Der Düsenjet im Kinderzimmer

Bild: flickr.com/gillyberlin

Weihnachten rückt immer näher und damit auch die Suche der Eltern nach geeignetem Spielzeug für die Kinder. Was besonders die Augen von den Kleinsten dabei zum leuchten bringt, ist Spielzeug, das blinkt und Geräusche von sich gibt. Leider aber erreichen dabei viele Kinderspielzeuge Lautstärken, die mit einem Düsenjet vergleichbar sind.

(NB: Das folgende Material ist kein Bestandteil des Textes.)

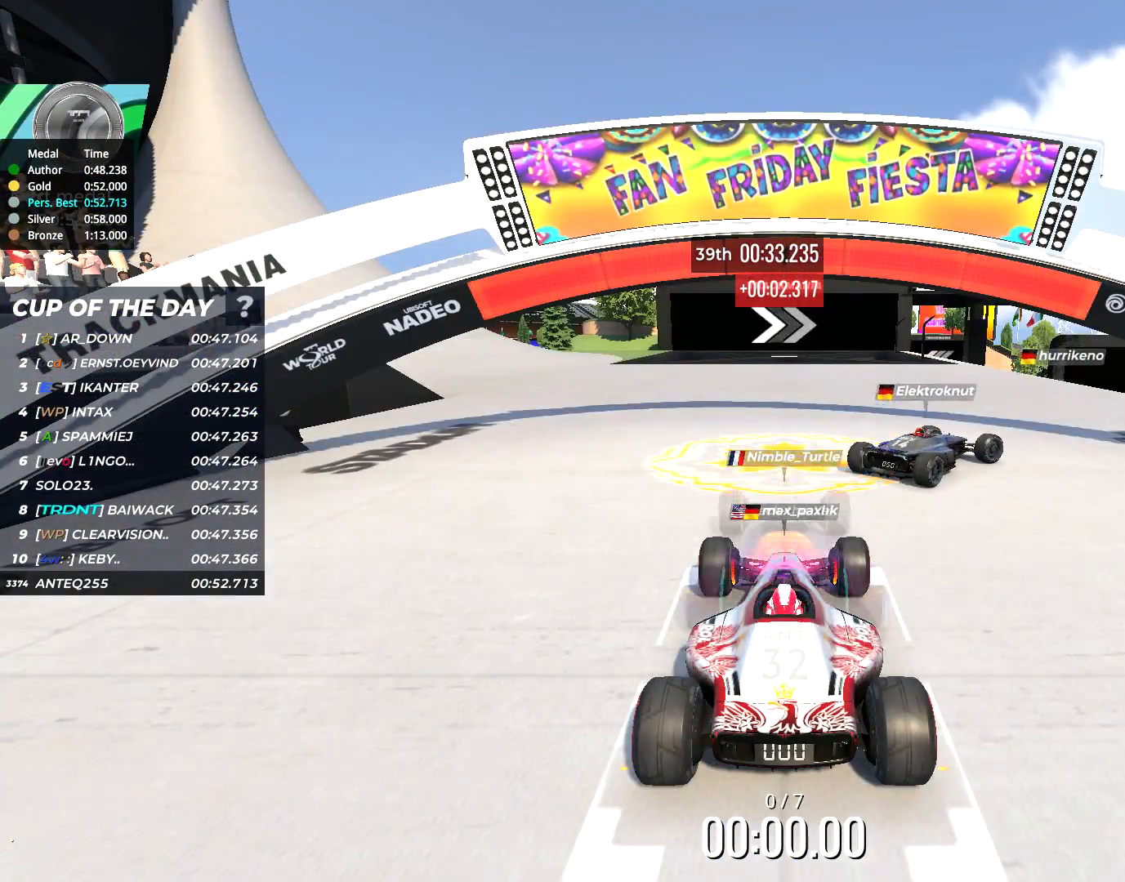
{"keys": ["right", "up"], "events": [[233, "right", "down"], [233, "up", "down"]]}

Wenn Spielzeug nicht nur bunt ist, sondern auch noch Geräusche macht, ist es besonders für Kleinkinder das Größte. Der Handel bietet hierbei eine große Palette vom Kinderkeyboard, welches beispielsweise „Old McDonald hat eine Farm“ begleitet von passenden Tiergeräuschen spielt, bis hin zu Autos, die laut brummend durch das Kinderzimmer fahren. Doch nicht alle diese Geräusche sind für Kinderohren unbedenklich. Einige Kinderspielzeuge erreichen Lautstärken, die mit einem Düsenjet in nächster Nähe vergleichbar sind. Diese können bei Kindern in kurzer Zeit zu irreparablen Hörschäden führen, da Kinder erst noch lernen müssen, was zu laut ist und was nicht. Sie entfernen sich nicht automatisch aus dem Bereich einer Lärmquelle, sondern blenden diese einfach aus.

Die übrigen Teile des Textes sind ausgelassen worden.